Горика впервые в жизни болезненно и мгновенно, как током, пронзило сострадание, но не к умершему Серго, а к отцу, который показался Горику вдруг старым, слабым, и к бабушке, она плакала, не стыдясь слез, и к дяде Мише, который как-то отчужденно застыл на диване и долго, в то время как все разговаривали, молча глядел в окно. Было непонятное и пугающее в том, как подействовала на всех смерть Серго: он ведь не был ни родственником, ни близким другом, как, например, Давид Шварц. Правда, отец рассказывал, что сдружился с Серго на Кавказском фронте, где они оба были членами Реввоенсовета. Потом их пути разошлись. Серго стремительно выдвинулся, стал одним из вождей страны, а Николай Григорьевич, постепенно снижаясь, превратился в обыкновенного ответственного работника, каких тысячи. Обратиться к Серго с просьбой было для Николая Григорьевича делом не очень простым и даже не очень приятным. И все же он знал, что когда-нибудь, в "день икс", он сможет пойти к нему - не с рукописью Михаила, не с прось-бой поддержать на Политбюро, а с каким-то последним, смертельно важным вопросом, на который Серго ответит, непременно ответит всю правду, какую будет знать. Но не "день икс", а смерть сравняла их и сблизила снова.
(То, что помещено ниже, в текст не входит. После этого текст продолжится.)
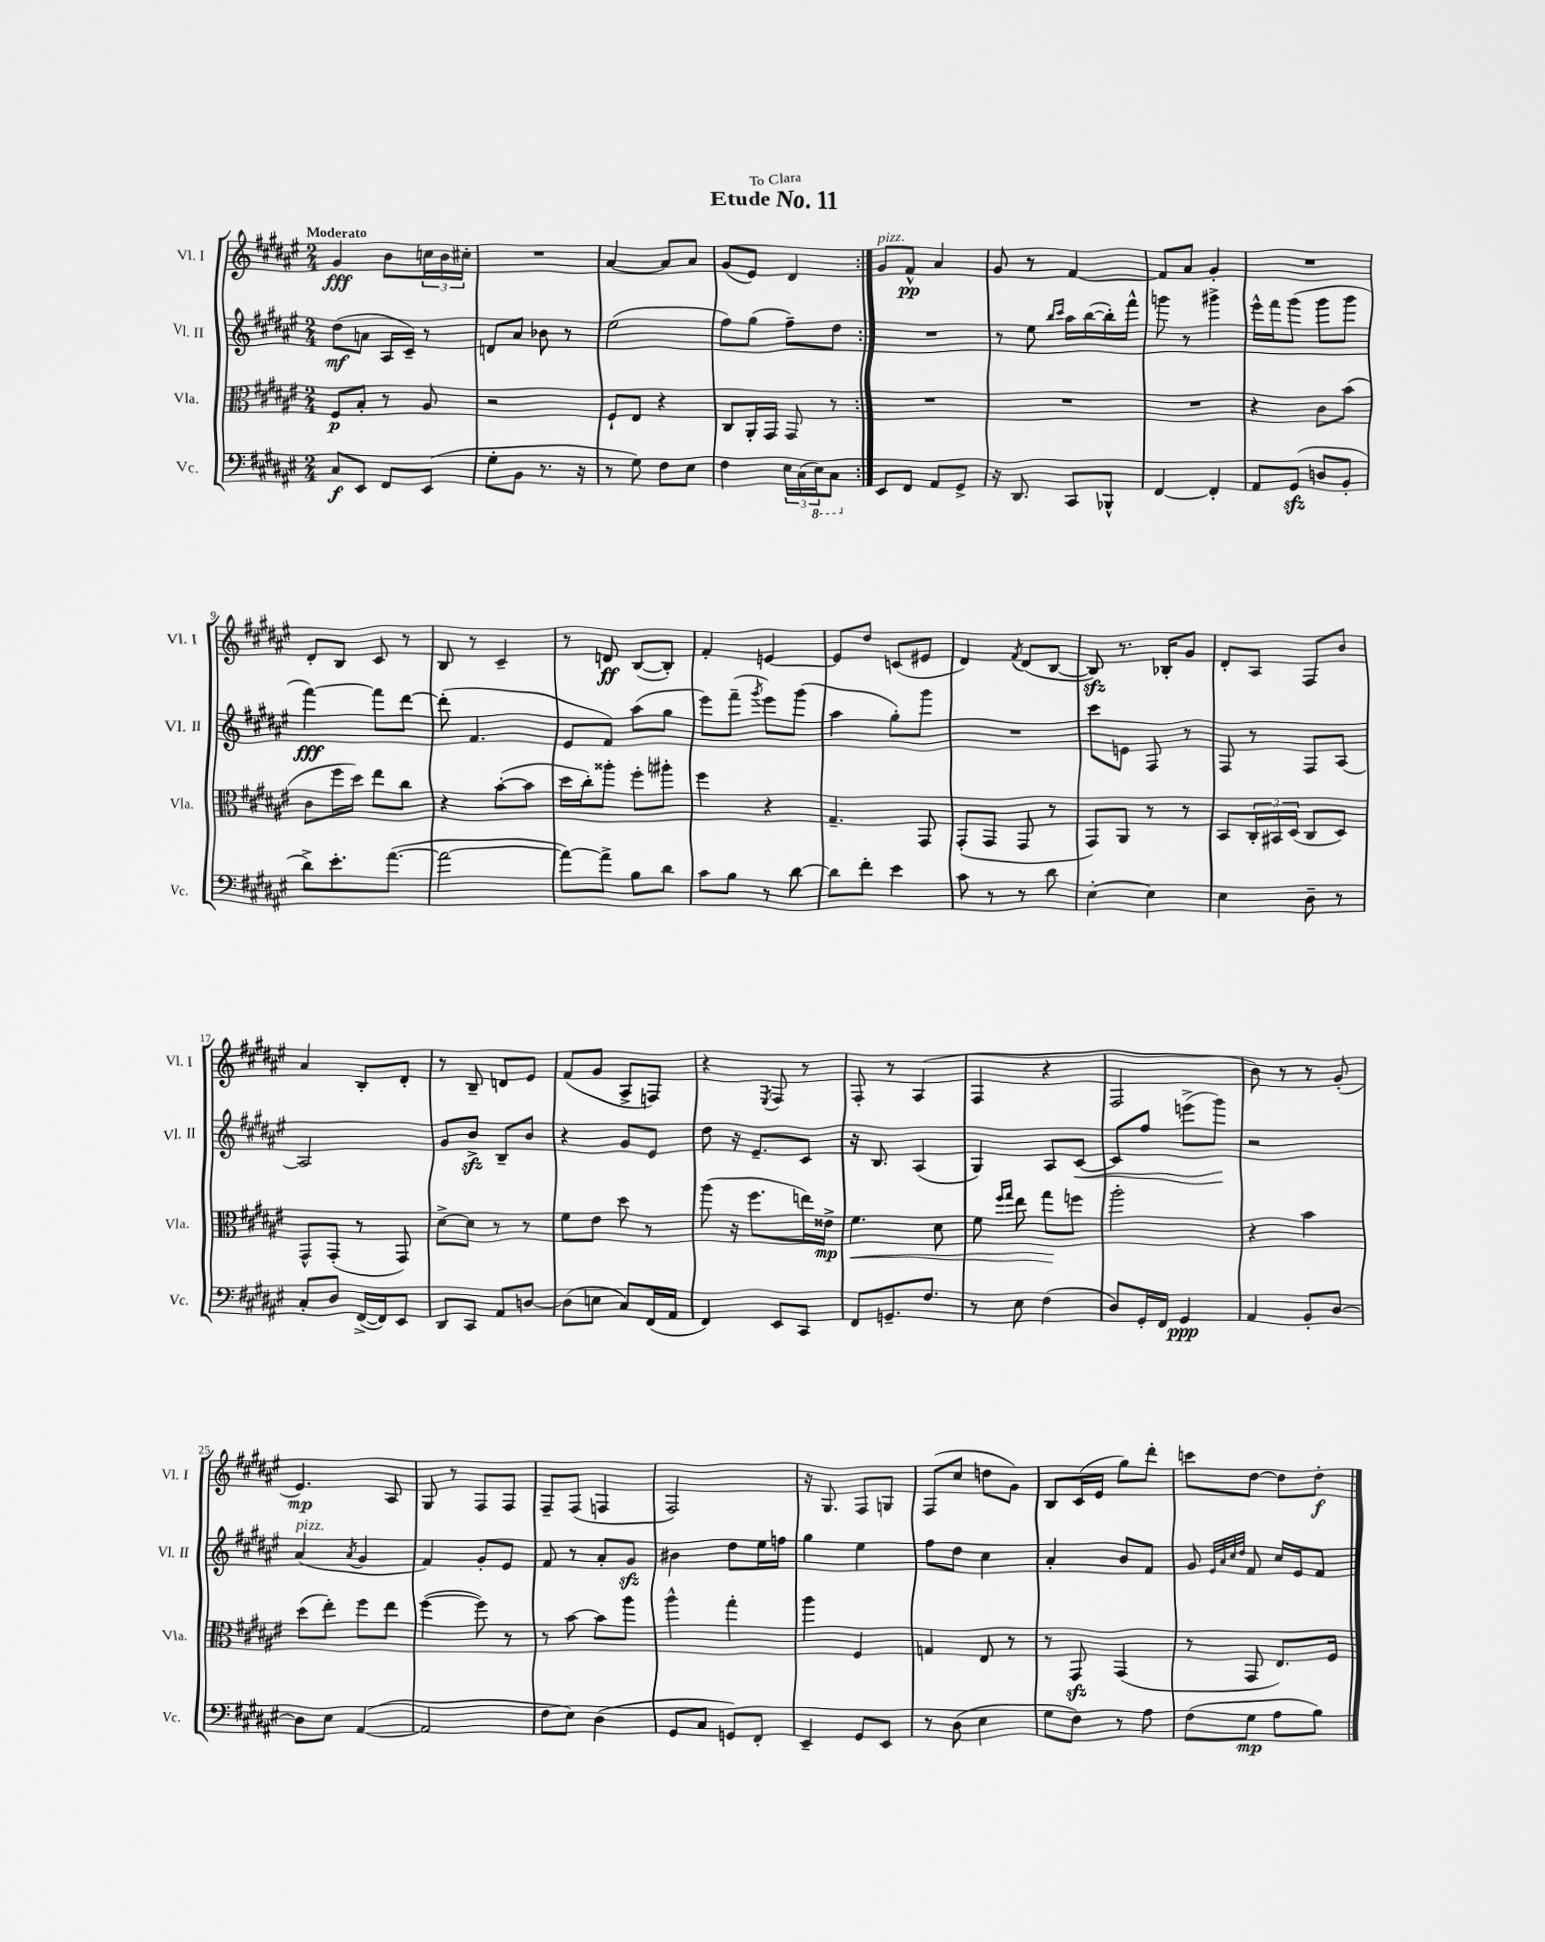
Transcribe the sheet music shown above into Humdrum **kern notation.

Три дня больше ни о чем - только о Серго, о Серго. Бабушка с красным, измятым от слез лицом читала газеты. "Обострили его болезнь самым гнусным предательством... Доконали нашего Серго... Пусть же вечное проклятие..." В понедельник был траурный день, не ходили в школу, а у Горика как раз в этот день обнаружилась ангина, и он очень жалел, что ангина пропала зря, без пользы. Снова приехал дядя Миша с Валеркой. Валерку не пускали в детскую, чтоб не заразился, и он, приоткрыв дверь, показывал разные рожи, изображал Петрушку, а дядя Миша с отцом опять поругались, мама их успокаивала, дядя Миша хватал Валерку за руку, и они уходили, хлопала дверь, отец кричал, они возвращались. И зима все тянулась, река лежала под снегом, а канава возле "Ударника" не замерзала, над черной водой всегда клубился пар.